Leisure, Discipline and Punishment:
an introduction by the curator
The 6th edition of Contour, Biennial of Moving Image, will take place at four main exhibition venues in Mechelen: the prison, the KV Mechelen stadium, the historical church of Our Lady-across-the-Dyle and the Court of Busleyden.
These venues have been used as a source of inspiration, as a convergence point of ideas on selecting artists and works and for thinking about the exhibition and public space in general. The venues are all in use, functioning as public or semi-public buildings in the urban centre of Mechelen and its surroundings.
Prisons, stadiums, churches and museums are common in most large cities and serve very specific purposes in society. Despite the very different use of these institutions, the common denominator can be boiled down to the rules and regulations that define them. Each building has its participants and its daily, weekly and monthly uses. Within these institutions there are people who implement a set of rules and regulations, which empower some and make others feel powerless. Whether it’s within fan culture, religious ceremonies or among groups of prisoners, social codes and behavioural patterns exist, consisting of songs, rituals and daily routines. As such, these different types of spaces already have a built-in audience.
In this exhibition, the church, the prison and the stadium can be seen as a connected trinity. The three words of the exhibition title, Leisure, Discipline and Punishment, are also connected, but not to any of the specific venues. Rather, the theme Leisure, Discipline and Punishment is an attempt to tap into these institutions, to examine their possibilities, restraints, social function and relations within society. How do institutional buildings affect our daily lives and behaviours? How do you experience these buildings? What do they mean for you?
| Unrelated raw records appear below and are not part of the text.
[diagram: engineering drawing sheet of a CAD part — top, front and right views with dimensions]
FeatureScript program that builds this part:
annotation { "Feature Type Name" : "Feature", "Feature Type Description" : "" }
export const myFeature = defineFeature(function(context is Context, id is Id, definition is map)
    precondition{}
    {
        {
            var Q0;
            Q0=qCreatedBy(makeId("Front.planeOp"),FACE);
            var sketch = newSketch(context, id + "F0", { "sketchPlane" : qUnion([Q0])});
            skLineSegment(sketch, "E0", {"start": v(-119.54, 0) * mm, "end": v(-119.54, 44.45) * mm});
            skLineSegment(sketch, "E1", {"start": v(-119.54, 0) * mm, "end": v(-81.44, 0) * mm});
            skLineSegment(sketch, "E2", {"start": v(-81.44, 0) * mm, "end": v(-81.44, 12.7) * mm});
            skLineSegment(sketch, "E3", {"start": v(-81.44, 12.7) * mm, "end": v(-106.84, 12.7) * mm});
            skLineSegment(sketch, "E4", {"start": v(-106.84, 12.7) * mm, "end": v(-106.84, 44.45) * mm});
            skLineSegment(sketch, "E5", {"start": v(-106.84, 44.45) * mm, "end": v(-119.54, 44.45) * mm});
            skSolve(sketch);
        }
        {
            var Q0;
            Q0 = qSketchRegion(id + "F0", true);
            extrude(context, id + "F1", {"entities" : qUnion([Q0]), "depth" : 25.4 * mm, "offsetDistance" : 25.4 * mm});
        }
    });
The majority of the artists have been invited to visit the venues in Mechelen, and with the three words in mind, select, present or produce works that reflect their experiences and thoughts in relation to the subject of the exhibition. Often, the artists have collaborated with and used the venues as partners in their works. Some works appear as investigations of local histories, events and politics in Mechelen, while other works display general narratives and even abstract interpretations of the thoughts behind Leisure, Discipline and Punishment.
I would like to thank the artists, writers and people of Mechelen for their involvement and for making this exhibition possible.